The security of data is a high-priority item within a company’s network infrastructure – most companies take pains to ensure their network is locked down tightly to keep out hackers, viruses and other nefarious influences. But security in the hosted space is a much more tricky proposition, and one solution providers should be acutely aware of to help their end-user customers, said security executive Sean Bruton.
“The problem with security is it’s a black hole," said Bruton, director of security at hosting provider Neospire. “Part of the beauty of hosted services is that companies don’t have to deal with managing their data on a day-to-day basis, but people really like to understand where their data is so it becomes the hosting provider’s Achilles' heel."
A high number of customers using hosted services insist on performing a security audit on the hosting provider, yet many providers either don’t want to or can’t support those auditors due to time or infrastructure constraints, Bruton said. “And you end up with a stalemate between customers wanting information and provider wanting to give it out."
The answer, he said, is as simple as choosing a hosting provider that has gone through a trusted assessment such as a SAS 70 assessment. SAS 70, which stands for Statement on Auditing Standards No. 70, is an auditing standard developed by the American Institute of Certified Public Accountants that measures an organization’s policies and procedures related to security, and for service providers the audit shows whether adequate controls and safeguards are in place for hosting or processing data belonging to their customers.

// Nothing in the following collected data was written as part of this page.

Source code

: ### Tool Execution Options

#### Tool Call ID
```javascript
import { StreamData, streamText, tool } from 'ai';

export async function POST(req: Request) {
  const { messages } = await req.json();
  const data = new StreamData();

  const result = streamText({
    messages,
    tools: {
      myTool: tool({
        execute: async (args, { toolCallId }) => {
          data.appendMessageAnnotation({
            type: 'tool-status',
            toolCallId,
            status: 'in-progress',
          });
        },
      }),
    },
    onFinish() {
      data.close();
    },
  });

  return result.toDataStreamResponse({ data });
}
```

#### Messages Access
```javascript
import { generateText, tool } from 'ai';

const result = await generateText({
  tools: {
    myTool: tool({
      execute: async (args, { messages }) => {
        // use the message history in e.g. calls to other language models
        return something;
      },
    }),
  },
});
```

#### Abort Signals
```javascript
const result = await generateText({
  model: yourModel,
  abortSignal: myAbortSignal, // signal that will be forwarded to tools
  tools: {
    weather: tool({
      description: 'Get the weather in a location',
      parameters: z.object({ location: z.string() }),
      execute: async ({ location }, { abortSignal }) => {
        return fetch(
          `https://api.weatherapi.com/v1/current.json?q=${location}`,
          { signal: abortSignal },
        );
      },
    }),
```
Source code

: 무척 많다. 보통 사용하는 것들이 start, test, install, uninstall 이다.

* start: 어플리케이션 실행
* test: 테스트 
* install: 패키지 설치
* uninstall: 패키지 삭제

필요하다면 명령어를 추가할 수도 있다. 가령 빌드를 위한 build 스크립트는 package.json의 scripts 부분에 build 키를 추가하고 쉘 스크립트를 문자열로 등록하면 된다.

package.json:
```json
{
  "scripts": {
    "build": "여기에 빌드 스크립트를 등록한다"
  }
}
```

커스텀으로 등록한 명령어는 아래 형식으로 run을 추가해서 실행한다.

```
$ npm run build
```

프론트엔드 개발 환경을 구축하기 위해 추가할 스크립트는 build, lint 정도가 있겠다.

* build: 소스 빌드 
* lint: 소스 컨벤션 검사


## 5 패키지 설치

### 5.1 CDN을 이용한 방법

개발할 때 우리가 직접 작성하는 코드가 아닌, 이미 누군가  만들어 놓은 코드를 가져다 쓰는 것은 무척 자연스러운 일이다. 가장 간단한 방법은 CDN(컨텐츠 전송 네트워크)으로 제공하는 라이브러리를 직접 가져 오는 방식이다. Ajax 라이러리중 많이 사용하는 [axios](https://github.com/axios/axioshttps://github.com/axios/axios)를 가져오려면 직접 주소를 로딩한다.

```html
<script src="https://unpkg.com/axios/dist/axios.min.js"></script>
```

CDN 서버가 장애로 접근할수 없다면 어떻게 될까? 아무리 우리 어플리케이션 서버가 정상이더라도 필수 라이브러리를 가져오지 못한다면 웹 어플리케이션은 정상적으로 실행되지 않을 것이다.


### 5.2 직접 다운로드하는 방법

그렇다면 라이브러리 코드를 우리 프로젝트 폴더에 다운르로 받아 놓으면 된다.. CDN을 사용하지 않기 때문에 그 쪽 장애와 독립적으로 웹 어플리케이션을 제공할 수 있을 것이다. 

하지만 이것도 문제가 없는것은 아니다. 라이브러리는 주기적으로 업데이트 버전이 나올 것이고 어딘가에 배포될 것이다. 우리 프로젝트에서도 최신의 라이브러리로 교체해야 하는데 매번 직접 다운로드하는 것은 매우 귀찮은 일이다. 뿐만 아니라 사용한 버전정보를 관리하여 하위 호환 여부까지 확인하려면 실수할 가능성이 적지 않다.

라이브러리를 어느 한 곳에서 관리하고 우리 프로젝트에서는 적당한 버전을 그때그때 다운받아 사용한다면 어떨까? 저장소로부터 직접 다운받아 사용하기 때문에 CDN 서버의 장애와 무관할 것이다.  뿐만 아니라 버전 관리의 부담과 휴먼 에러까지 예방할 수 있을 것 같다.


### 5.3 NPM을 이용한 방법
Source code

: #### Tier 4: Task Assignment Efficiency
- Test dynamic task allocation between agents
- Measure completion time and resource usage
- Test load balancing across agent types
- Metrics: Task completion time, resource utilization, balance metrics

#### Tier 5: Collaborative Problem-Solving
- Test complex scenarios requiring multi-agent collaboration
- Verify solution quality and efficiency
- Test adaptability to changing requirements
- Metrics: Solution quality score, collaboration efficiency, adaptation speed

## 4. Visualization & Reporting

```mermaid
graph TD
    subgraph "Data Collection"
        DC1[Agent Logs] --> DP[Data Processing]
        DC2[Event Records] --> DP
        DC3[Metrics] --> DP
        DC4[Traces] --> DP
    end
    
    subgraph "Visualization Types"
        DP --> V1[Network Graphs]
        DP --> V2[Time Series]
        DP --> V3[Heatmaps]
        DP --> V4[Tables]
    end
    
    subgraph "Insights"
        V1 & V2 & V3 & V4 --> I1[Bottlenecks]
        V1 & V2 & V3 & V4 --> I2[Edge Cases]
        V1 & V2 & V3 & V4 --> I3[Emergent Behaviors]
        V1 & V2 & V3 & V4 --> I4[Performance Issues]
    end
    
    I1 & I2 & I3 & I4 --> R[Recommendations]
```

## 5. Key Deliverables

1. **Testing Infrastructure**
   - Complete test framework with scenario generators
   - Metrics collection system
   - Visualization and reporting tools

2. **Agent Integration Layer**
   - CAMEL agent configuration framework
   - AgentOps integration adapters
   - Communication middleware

However, Bruton noted, ensuring a hosting provider is SAS 70 certified is only one in a multi-step process for evaluating the security of a customer’s data. “SAS 70 is not a certification, it’s just a report from CPAs," he said. “If solution providers really want to evaluate their cloud provider, they need to get a copy of the SAS 70 report and make sure the audit looked at all of the hosting provider’s security controls and that the report doesn’t call out a bunch of exceptions."
Solution providers also should make sure they and the hosting provider are evaluating security in the same manner; in other words, an apples-to-apples comparison.
“Look for a little bit of transparency regarding performance metrics that are available to you. Some cloud providers just give a star rating. That really doesn’t mean anything and hard to tell what the ratings mean relative to each other," he said.
Also, Bruton said, find a provider that is able to provide an understanding how your application is going to perform within their infrastructure. “That is hands-down the best way to evaluate the safety of your data," he said.